### Exercise text

______________________________

Bulletpoint #2 ♦ The Multinational Corporations making the purchases are underwritten by massive global financial institutions, multinational banks.
During the past several decades national companies merged. The largest lemon producer company in Brazil, merges with the largest lemon company in Mexico, merges with the largest lemon company in Argentina, merges with the largest lemon company in the U.S., etc. etc. National companies, formerly of one nation, become “continental” companies with control over an entire continent of nations.
…. or it could be over several continents or even the entire world market of Lemon/Widget production. These are now multinational corporations. They hold interests in specific segments (this example lemons) across a broad variety of individual nations.
National laws on Monopoly building are not the same in all nations. Most are not as structured as the U.S.A or other more developed nations (with more laws). During the acquisition phase, when encountering a highly developed nation with monopoly laws, the process of an umbrella corporation might be needed to purchase the targeted interests within a specific nation. The example of Monsanto applies here.
Bulletpoint #3 ♦The Multinational Banks and the Multinational Corporations then utilize lobbying interests to manipulate the internal political policy of the targeted nation state(s).
With control of the majority of actual lemons the multinational corporation now holds a different set of financial values than a local farmer or national market. This is why commodities exchanges are essentially dead. In the aggregate the mercantile exchange is no longer a free or supply-based market; it is now a controlled market exploited by mega-sized multinational corporations.
Instead of the traditional ‘supply/demand’ equation determining prices, the corporations look to see what nations can afford what prices. The supply of the controlled product is then distributed to the country according to their ability to afford the price. This is essentially the bastardized and politicized function of the World Trade Organization (WTO). This is also how the corporations controlling WTO policy maximize profits.

______________________________

(Saved data entries)

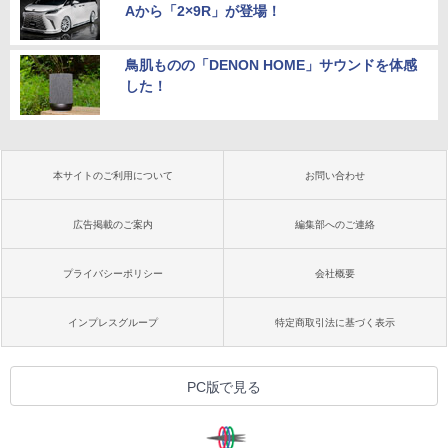
Aから「2×9R」が登場！
鳥肌ものの「DENON HOME」サウンドを体感
した！
本サイトのご利用について
お問い合わせ
広告掲載のご案内
編集部へのご連絡
プライバシーポリシー
会社概要
インプレスグループ
特定商取引法に基づく表示
PC版で見る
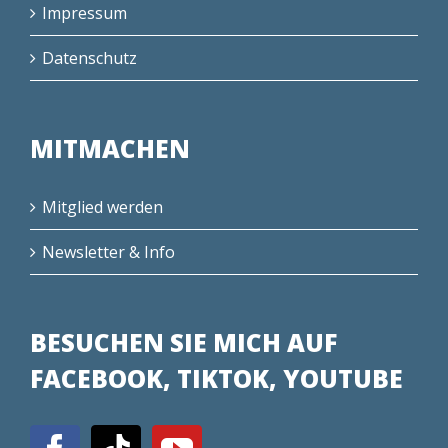
Impressum
Datenschutz
MITMACHEN
Mitglied werden
Newsletter & Info
BESUCHEN SIE MICH AUF
FACEBOOK, TIKTOK, YOUTUBE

______________________________

### What this exercise asks
A - In the passage on multinational corporations, what do national companies become once they have merged?
B - Reproduce word for word the part of the passage on multinational corporations that runs from "During the past" up to and including "continent of nations.".
The rows have no connection to the passage on multinational corporations.

### Your written answers
A - They become "continental" companies with control over an entire continent of nations.

B -
During the past several decades national companies merged. The largest lemon producer company in Brazil, merges with the largest lemon company in Mexico, merges with the largest lemon company in Argentina, merges with the largest lemon company in the U.S., etc. etc. National companies, formerly of one nation, become “continental” companies with control over an entire continent of nations.